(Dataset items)
^^^^^^^^
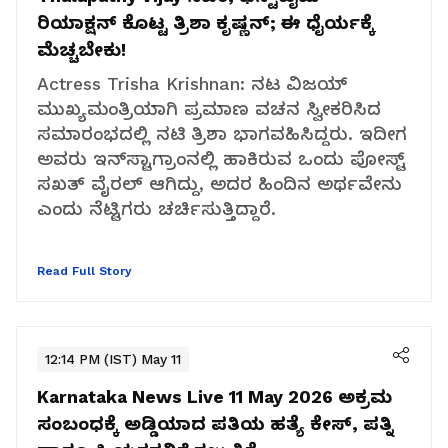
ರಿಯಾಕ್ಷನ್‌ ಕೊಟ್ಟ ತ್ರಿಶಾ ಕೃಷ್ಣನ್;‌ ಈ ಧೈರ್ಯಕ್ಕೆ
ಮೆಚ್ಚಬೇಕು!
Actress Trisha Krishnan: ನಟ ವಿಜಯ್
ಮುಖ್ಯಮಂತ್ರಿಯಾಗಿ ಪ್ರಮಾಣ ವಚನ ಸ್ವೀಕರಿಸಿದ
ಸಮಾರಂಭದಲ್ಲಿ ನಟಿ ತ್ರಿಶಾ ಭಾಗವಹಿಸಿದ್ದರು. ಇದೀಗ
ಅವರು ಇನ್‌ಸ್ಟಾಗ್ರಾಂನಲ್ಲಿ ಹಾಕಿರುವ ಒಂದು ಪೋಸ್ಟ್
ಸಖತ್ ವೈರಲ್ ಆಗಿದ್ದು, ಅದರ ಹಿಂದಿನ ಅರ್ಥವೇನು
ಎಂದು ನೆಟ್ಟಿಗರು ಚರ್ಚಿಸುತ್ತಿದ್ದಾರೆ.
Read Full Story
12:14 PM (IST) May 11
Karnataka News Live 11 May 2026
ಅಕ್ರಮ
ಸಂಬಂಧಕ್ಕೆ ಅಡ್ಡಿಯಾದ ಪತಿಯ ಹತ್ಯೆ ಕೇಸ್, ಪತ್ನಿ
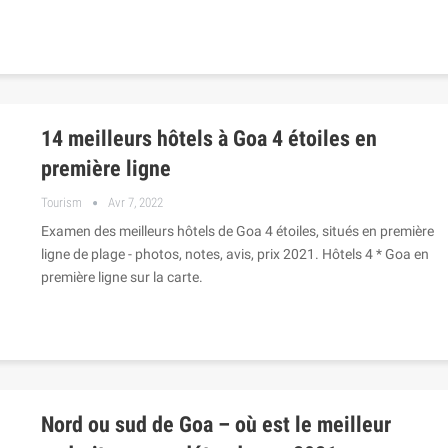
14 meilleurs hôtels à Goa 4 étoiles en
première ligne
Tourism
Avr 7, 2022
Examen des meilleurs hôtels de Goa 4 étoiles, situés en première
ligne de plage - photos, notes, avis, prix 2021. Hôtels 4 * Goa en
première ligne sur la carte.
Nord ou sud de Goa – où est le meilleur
^^^^^^^^
(The task) Would you restate all of the data above word for word, omitting the pictures?

(Output of the exercise)
ರಿಯಾಕ್ಷನ್‌ ಕೊಟ್ಟ ತ್ರಿಶಾ ಕೃಷ್ಣನ್;‌ ಈ ಧೈರ್ಯಕ್ಕೆ
ಮೆಚ್ಚಬೇಕು!
Actress Trisha Krishnan: ನಟ ವಿಜಯ್
ಮುಖ್ಯಮಂತ್ರಿಯಾಗಿ ಪ್ರಮಾಣ ವಚನ ಸ್ವೀಕರಿಸಿದ
ಸಮಾರಂಭದಲ್ಲಿ ನಟಿ ತ್ರಿಶಾ ಭಾಗವಹಿಸಿದ್ದರು. ಇದೀಗ
ಅವರು ಇನ್‌ಸ್ಟಾಗ್ರಾಂನಲ್ಲಿ ಹಾಕಿರುವ ಒಂದು ಪೋಸ್ಟ್
ಸಖತ್ ವೈರಲ್ ಆಗಿದ್ದು, ಅದರ ಹಿಂದಿನ ಅರ್ಥವೇನು
ಎಂದು ನೆಟ್ಟಿಗರು ಚರ್ಚಿಸುತ್ತಿದ್ದಾರೆ.
Read Full Story
12:14 PM (IST) May 11
Karnataka News Live 11 May 2026
ಅಕ್ರಮ
ಸಂಬಂಧಕ್ಕೆ ಅಡ್ಡಿಯಾದ ಪತಿಯ ಹತ್ಯೆ ಕೇಸ್, ಪತ್ನಿ
14 meilleurs hôtels à Goa 4 étoiles en
première ligne
Tourism
Avr 7, 2022
Examen des meilleurs hôtels de Goa 4 étoiles, situés en première
ligne de plage - photos, notes, avis, prix 2021. Hôtels 4 * Goa en
première ligne sur la carte.
Nord ou sud de Goa – où est le meilleur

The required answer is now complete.